- TRAVAIL À FAIRE:
**1.** Dans le texte sur le mois des âmes du purgatoire, quelle maxime figure juste après la mention « Suite du même sujet » ?
**2.** Reprenez le texte sur le mois des âmes du purgatoire à la suite de sa dernière phrase et poursuivez-le.

------ TEXTE DE L'EXERCICE

Le mois des âmes du purgatoire : 19 novembre

Le mois des âmes du purgatoire : 19 novembre

Le mois des âmes du purgatoire : 19 novembre

Source : Livre "Mois des âmes du purgatoire ou méditations, prières et exemples pour le mois de novembre"

XIXe JOUR
Suite du même sujet.
Donnez et on vous donnera.
On dit avec raison que la clef d'or exerce une bien grande puissance ici-bas ; car avec elle on peut ouvrir les portes de toutes les prisons, de toutes les villes, et trop souvent corrompre les volontés et perdre les âmes. Mais si avec de l'or on peut faire beaucoup de mal, on peut aussi faire beaucoup de bien et en l'offrant à Dieu par les œuvres de la charité, il peut devenir une clef assez puissante pour ouvrir même les portes des prisons où sa justice retient captives les saintes âmes que la mort a surprises avant qu'elles n'aient entièrement acquitté la dette qu'elles ont contractée envers elle.

------------
------ DONNÉES

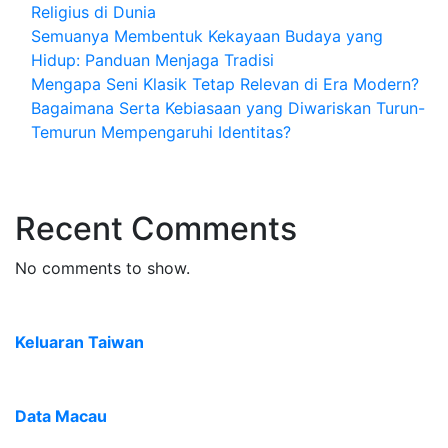
Religius di Dunia
Semuanya Membentuk Kekayaan Budaya yang
Hidup: Panduan Menjaga Tradisi
Mengapa Seni Klasik Tetap Relevan di Era Modern?
Bagaimana Serta Kebiasaan yang Diwariskan Turun-
Temurun Mempengaruhi Identitas?
Recent Comments
No comments to show.
Keluaran Taiwan
Data Macau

------------

- RÉPONSES PAR TÂCHE:
**1.** « Donnez et on vous donnera. »

**2.**
Oui l'aumône est un des moyens les plus efficaces que nous puissions employer pour soulager les âmes du purgatoire ; mais pour qu'elle leur soit utile, il faut qu'elle soit faite avec les dispositions qui seules peuvent la rendre agréable à Dieu et lui donner de la valeur et du mérite à ses yeux. Il faut d'abord qu'elle soit faite en état de grâce, car tout ce qui vient d'un mort, dit l'Ecclésiastique, même la louange, est devant Dieu sans valeur (1).
(1) Eccl. 27, 20.

Ainsi, comme nous l'avons dit dans le chapitre précédent, le pécheur, en faisant l'aumône, attire sur lui la miséricorde de Dieu ; mais il ne mérite rien, et son action, quelque bonne qu'elle soit en elle-même, est une œuvre morte, n'étant pas vivifiée par la grâce ; et s'il en reçoit une récompense, ce ne peut être qu'une récompense temporelle que Dieu accorde très souvent aux vertus naturelles de ses ennemis.
Secondement il faut faire l'aumône pour Dieu, pour son amour et non pour soi. Si on la fait pour être vu, pour être loué, glorifié par les hommes, elle n'est plus alors qu'ostentation, que vanité, et n'a ni force ni vertu. Il ne faut pas la faire non plus uniquement par un sentiment de compassion naturelle qui nous émeut à la vue des misères de nos frères et nous porte à les secourir. Sans doute ce sentiment n'est pas répréhensible ; il est l'indice d'un bon cœur ; mais il faut le spiritualiser en y joignant l'intention de plaire à Dieu et en lui offrant même la jouissance qu'il a attachée à l'exercice de la charité.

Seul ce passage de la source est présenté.